__GOAL__
Reproduce every entry exactly as shown.

__INFORMATION PROVIDED__
::::::::::

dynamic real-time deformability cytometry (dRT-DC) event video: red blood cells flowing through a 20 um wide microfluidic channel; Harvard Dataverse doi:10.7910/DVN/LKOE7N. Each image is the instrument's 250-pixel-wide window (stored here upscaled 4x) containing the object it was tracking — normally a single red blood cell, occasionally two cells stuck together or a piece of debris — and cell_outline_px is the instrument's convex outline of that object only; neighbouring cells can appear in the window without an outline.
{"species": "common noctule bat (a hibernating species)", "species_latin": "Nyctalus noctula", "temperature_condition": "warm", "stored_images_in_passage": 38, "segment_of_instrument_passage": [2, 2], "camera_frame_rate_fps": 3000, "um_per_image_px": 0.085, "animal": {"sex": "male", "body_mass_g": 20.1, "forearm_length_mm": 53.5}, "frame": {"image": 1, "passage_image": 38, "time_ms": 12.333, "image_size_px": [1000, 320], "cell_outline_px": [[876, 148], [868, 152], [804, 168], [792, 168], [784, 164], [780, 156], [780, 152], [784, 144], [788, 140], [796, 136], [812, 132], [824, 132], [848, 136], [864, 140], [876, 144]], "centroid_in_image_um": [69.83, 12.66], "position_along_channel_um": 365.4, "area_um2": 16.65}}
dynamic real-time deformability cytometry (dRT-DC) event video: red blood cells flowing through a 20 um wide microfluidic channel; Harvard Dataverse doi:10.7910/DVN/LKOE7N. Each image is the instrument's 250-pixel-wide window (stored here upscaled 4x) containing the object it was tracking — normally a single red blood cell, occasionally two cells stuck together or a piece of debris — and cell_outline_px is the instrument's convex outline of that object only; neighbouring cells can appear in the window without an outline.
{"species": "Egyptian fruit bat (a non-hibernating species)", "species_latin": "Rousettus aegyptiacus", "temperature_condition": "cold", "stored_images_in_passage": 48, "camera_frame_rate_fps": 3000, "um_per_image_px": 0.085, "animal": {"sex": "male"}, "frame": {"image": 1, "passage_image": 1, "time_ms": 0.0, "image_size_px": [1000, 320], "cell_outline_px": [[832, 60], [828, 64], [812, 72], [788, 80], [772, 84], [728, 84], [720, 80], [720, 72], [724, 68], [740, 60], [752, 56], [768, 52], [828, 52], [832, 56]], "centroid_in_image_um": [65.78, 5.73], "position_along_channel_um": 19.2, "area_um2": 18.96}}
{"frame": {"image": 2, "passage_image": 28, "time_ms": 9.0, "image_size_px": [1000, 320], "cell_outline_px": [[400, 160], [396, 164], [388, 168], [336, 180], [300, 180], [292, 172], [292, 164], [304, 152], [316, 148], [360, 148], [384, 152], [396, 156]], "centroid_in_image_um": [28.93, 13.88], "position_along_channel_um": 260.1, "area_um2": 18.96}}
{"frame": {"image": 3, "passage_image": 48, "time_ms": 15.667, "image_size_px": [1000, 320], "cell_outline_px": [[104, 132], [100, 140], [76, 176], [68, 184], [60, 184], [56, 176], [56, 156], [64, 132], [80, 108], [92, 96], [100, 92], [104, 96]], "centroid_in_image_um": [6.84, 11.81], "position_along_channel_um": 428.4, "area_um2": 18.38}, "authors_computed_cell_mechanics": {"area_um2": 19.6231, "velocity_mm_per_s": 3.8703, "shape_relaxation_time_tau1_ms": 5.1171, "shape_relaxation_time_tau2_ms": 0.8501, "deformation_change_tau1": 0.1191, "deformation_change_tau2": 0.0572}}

::::::::::

__SOLUTION FOR THIS PROBLEM__
dynamic real-time deformability cytometry (dRT-DC) event video: red blood cells flowing through a 20 um wide microfluidic channel; Harvard Dataverse doi:10.7910/DVN/LKOE7N. Each image is the instrument's 250-pixel-wide window (stored here upscaled 4x) containing the object it was tracking — normally a single red blood cell, occasionally two cells stuck together or a piece of debris — and cell_outline_px is the instrument's convex outline of that object only; neighbouring cells can appear in the window without an outline.
{"species": "common noctule bat (a hibernating species)", "species_latin": "Nyctalus noctula", "temperature_condition": "warm", "stored_images_in_passage": 38, "segment_of_instrument_passage": [2, 2], "camera_frame_rate_fps": 3000, "um_per_image_px": 0.085, "animal": {"sex": "male", "body_mass_g": 20.1, "forearm_length_mm": 53.5}, "frame": {"image": 1, "passage_image": 38, "time_ms": 12.333, "image_size_px": [1000, 320], "cell_outline_px": [[876, 148], [868, 152], [804, 168], [792, 168], [784, 164], [780, 156], [780, 152], [784, 144], [788, 140], [796, 136], [812, 132], [824, 132], [848, 136], [864, 140], [876, 144]], "centroid_in_image_um": [69.83, 12.66], "position_along_channel_um": 365.4, "area_um2": 16.65}}
dynamic real-time deformability cytometry (dRT-DC) event video: red blood cells flowing through a 20 um wide microfluidic channel; Harvard Dataverse doi:10.7910/DVN/LKOE7N. Each image is the instrument's 250-pixel-wide window (stored here upscaled 4x) containing the object it was tracking — normally a single red blood cell, occasionally two cells stuck together or a piece of debris — and cell_outline_px is the instrument's convex outline of that object only; neighbouring cells can appear in the window without an outline.
{"species": "Egyptian fruit bat (a non-hibernating species)", "species_latin": "Rousettus aegyptiacus", "temperature_condition": "cold", "stored_images_in_passage": 48, "camera_frame_rate_fps": 3000, "um_per_image_px": 0.085, "animal": {"sex": "male"}, "frame": {"image": 1, "passage_image": 1, "time_ms": 0.0, "image_size_px": [1000, 320], "cell_outline_px": [[832, 60], [828, 64], [812, 72], [788, 80], [772, 84], [728, 84], [720, 80], [720, 72], [724, 68], [740, 60], [752, 56], [768, 52], [828, 52], [832, 56]], "centroid_in_image_um": [65.78, 5.73], "position_along_channel_um": 19.2, "area_um2": 18.96}}
{"frame": {"image": 2, "passage_image": 28, "time_ms": 9.0, "image_size_px": [1000, 320], "cell_outline_px": [[400, 160], [396, 164], [388, 168], [336, 180], [300, 180], [292, 172], [292, 164], [304, 152], [316, 148], [360, 148], [384, 152], [396, 156]], "centroid_in_image_um": [28.93, 13.88], "position_along_channel_um": 260.1, "area_um2": 18.96}}
{"frame": {"image": 3, "passage_image": 48, "time_ms": 15.667, "image_size_px": [1000, 320], "cell_outline_px": [[104, 132], [100, 140], [76, 176], [68, 184], [60, 184], [56, 176], [56, 156], [64, 132], [80, 108], [92, 96], [100, 92], [104, 96]], "centroid_in_image_um": [6.84, 11.81], "position_along_channel_um": 428.4, "area_um2": 18.38}, "authors_computed_cell_mechanics": {"area_um2": 19.6231, "velocity_mm_per_s": 3.8703, "shape_relaxation_time_tau1_ms": 5.1171, "shape_relaxation_time_tau2_ms": 0.8501, "deformation_change_tau1": 0.1191, "deformation_change_tau2": 0.0572}}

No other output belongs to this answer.